**EXERCISE GOAL:**
Would you repeat the data below exactly, taking out the images?

**Hardware design source data:**
++++++++++

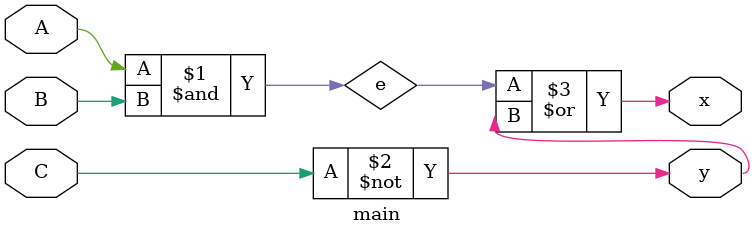
<source format=v>
`timescale 1ns / 1ps


module main(
    input wire A,
    input wire B,
    input wire C,
    output wire x,
    output wire y
    );
    wire e;
    assign e = A & B;
    assign y = ~ C;
    assign x = e | y;
    
    
endmodule

</source>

++++++++++

**COMPLETED TASK:**
<source format=v>
`timescale 1ns / 1ps


module main(
    input wire A,
    input wire B,
    input wire C,
    output wire x,
    output wire y
    );
    wire e;
    assign e = A & B;
    assign y = ~ C;
    assign x = e | y;
    
    
endmodule

</source>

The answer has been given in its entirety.